Sure enough, when colleagues at University College London administered a simple, standard smell test to BBS patients, 40 percent couldn't smell anything, and another 10 percent had a reduced odor-detecting ability. The Johns Hopkins researchers then turned to mice missing either of two BBS-causing genes to prove that faulty cilia, rather than any other problems, were to blame. The results are described in the Aug. 22 advance online section of Nature Genetics.

"This proves beyond a shadow of doubt that the mechanism we've proposed -- faulty cilia -- is behind the syndrome," says Katsanis, an assistant professor in Hopkins' McKusick-Nathans Institute of Genetic Medicine. "Without the mouse studies, the problem could have been at any step along the way: from detecting odors, to communicating with the brain, to pulling up the right word to describe the odor.

"But we've proven that loss of the BBS proteins causes ciliary problems in mice, and the ciliary problems cause the clinical symptom," he says. "I love it when science makes sense."

Last year, Katsanis and an international team of colleagues discovered that BBS-involved proteins were found in and near cilia, and they suggested that faulty cilia might explain the variable problems in BBS. But until now, there was no direct proof that the ciliary problems they'd observed in worms and cells were also present in mice or people with BBS-causing genetic mutations.

"We took a disease associated with cilia and looked at a system whose whole job, its raison d'etre, essentially is making cilia," says Randall Reed, Ph.D., a professor of molecular biology and genetics in Hopkins' Institute for Basic Biomedical Sciences and a Howard Hughes Medical investigator. "If the association was right, we'd expect an effect."

Reed's research assistant Heather Kulaga and Katsanis's research assistant Carmen Leitch studied mice missing either of two BBS-causing genes, BBS1 or BBS4, to figure out whether the animals' sense of smell was impaired. (All four of the patients who had mutations in BBS4 were unable to smell.)
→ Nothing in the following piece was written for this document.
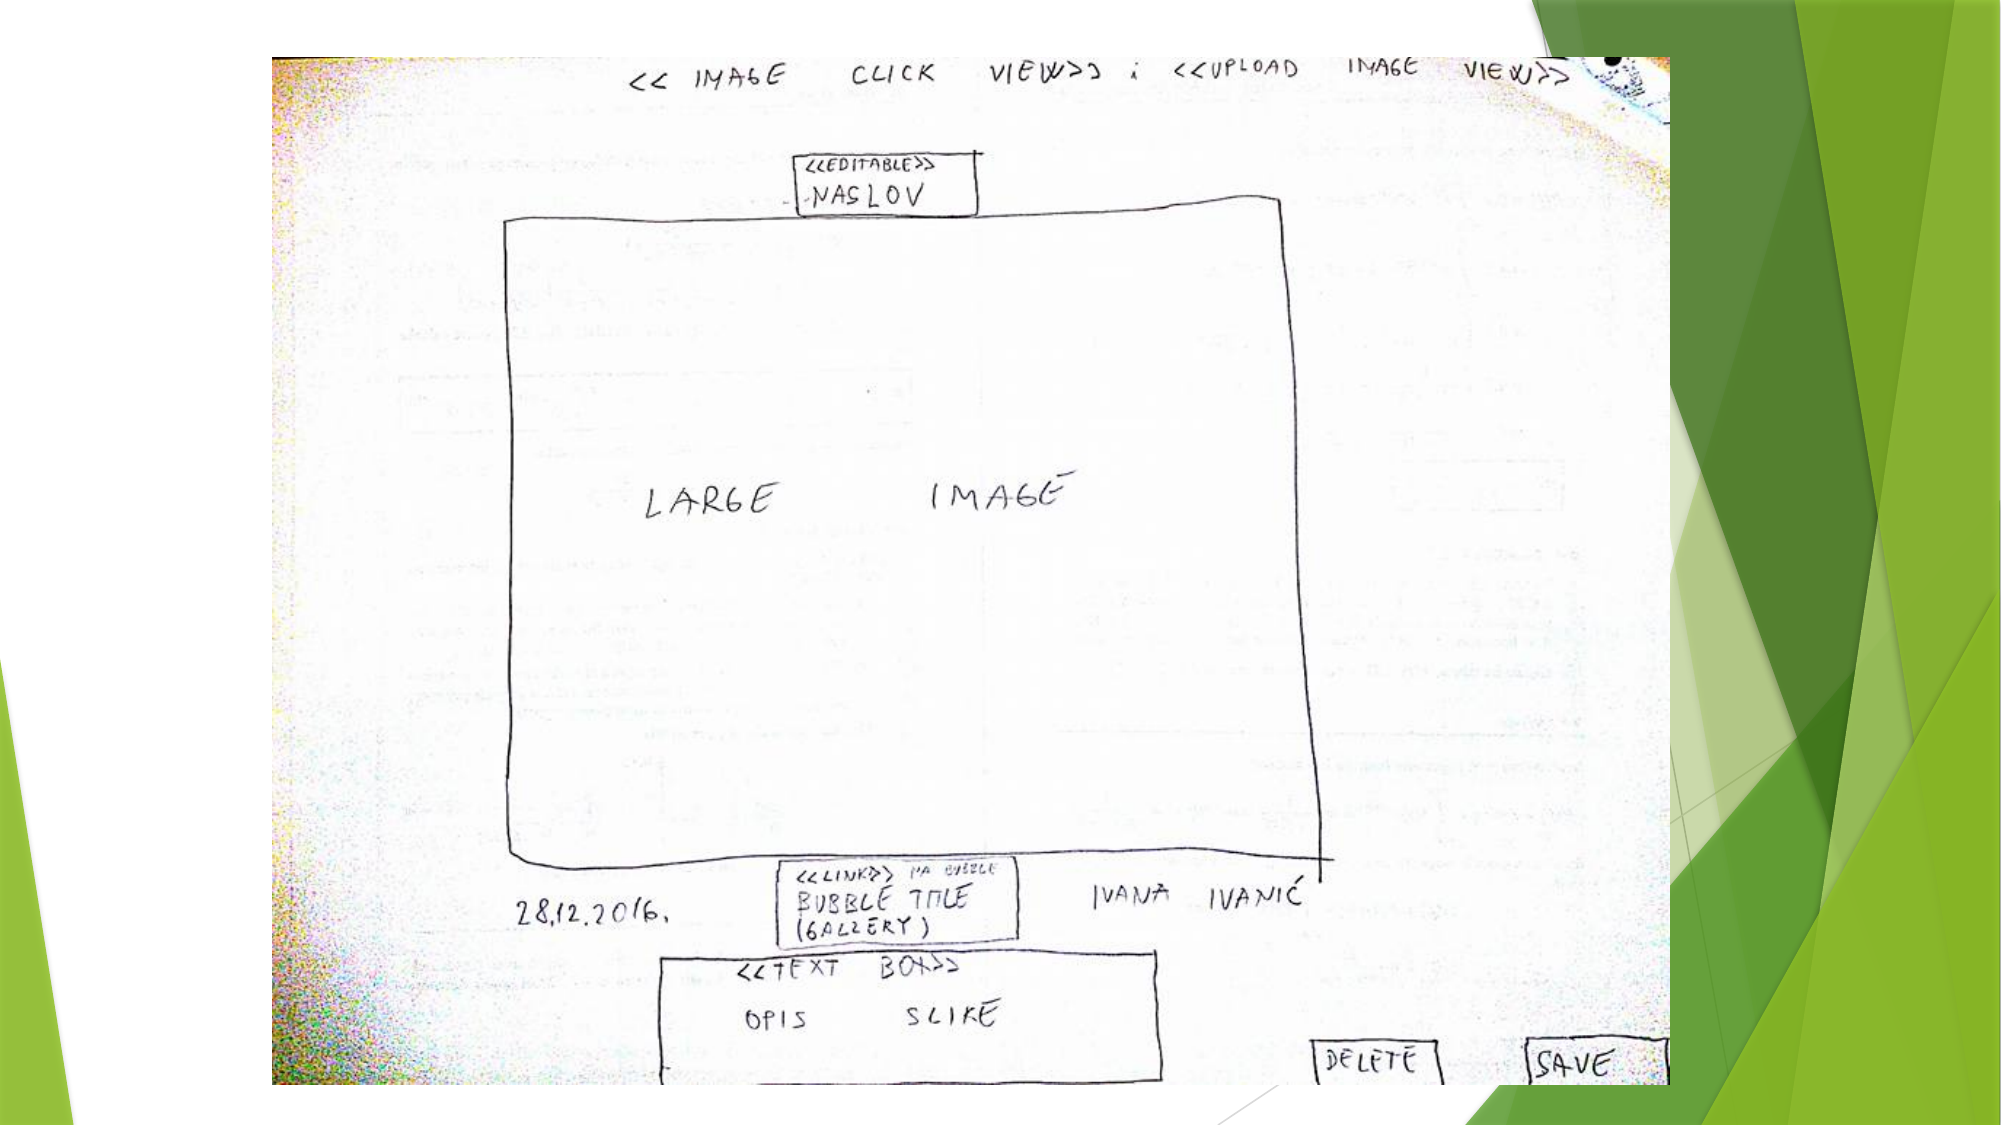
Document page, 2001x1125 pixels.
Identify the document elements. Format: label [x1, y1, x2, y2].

The overall organization of the olfactory system in both sets of mice seemed normal, she discovered, but instead of the normal sea-grass-like patch of lengthy cilia where smelly molecules usually come to rest, the mice had only short, stumpy cilia wannabes. The stunted cilia couldn't detect odor-causing molecules, so virtually no electrical signals were sent to the brain, Kulaga discovered in experiments where she measured the electrical signals, or lack thereof.

"These animals don't have structures for detecting odors," says Reed, who has been studying the cellular proteins involved in detecting odors for close to 20 years. "The cilia were dramatically deformed, and key odor-detecting proteins weren't where they should have been, but were trapped in different places in the cell."

Kaluga also found less of these key odor detecting proteins in the knockout mice than in normal mice. The researchers still need to figure out why, but suggest there may be a feedback loop that keeps expression low because odors aren't being detected or because, once made, the proteins aren't moved to their proper locations.

Katsanis and Reed are both excited about their "perfect" collaboration -- Katsanis because the olfactory system is a great model to figure out the details of how BBS-causing mutations upset ciliary function, and Reed because the BBS genes and proteins are a whole new toolbox to probe the nose.

"We knew a lot about what these olfactory neurons look like, but really very little about how they got that way," says Reed. "Now we have a whole collection of genes, the BBS genes, to use to see how the cells' long cilia are made and how they work."

The research was funded by the National Institute of Child Health and Development, the National Institute for Deafness and Other Communication Disorders, the National Institutes of Health, the March of Dimes, the Howard Hughes Medical Institute, the National Kidney Research Fund and the Wellcome Trust.

Authors on the paper are Kulaga, Leitch, Reed, Katsanis, Jose Badano and Alysa Lesemann of Johns Hopkins; Erica Eichers and James Lupski of Baylor College of Medicine; and Bethan Hoskins and Philip Beales of University College London.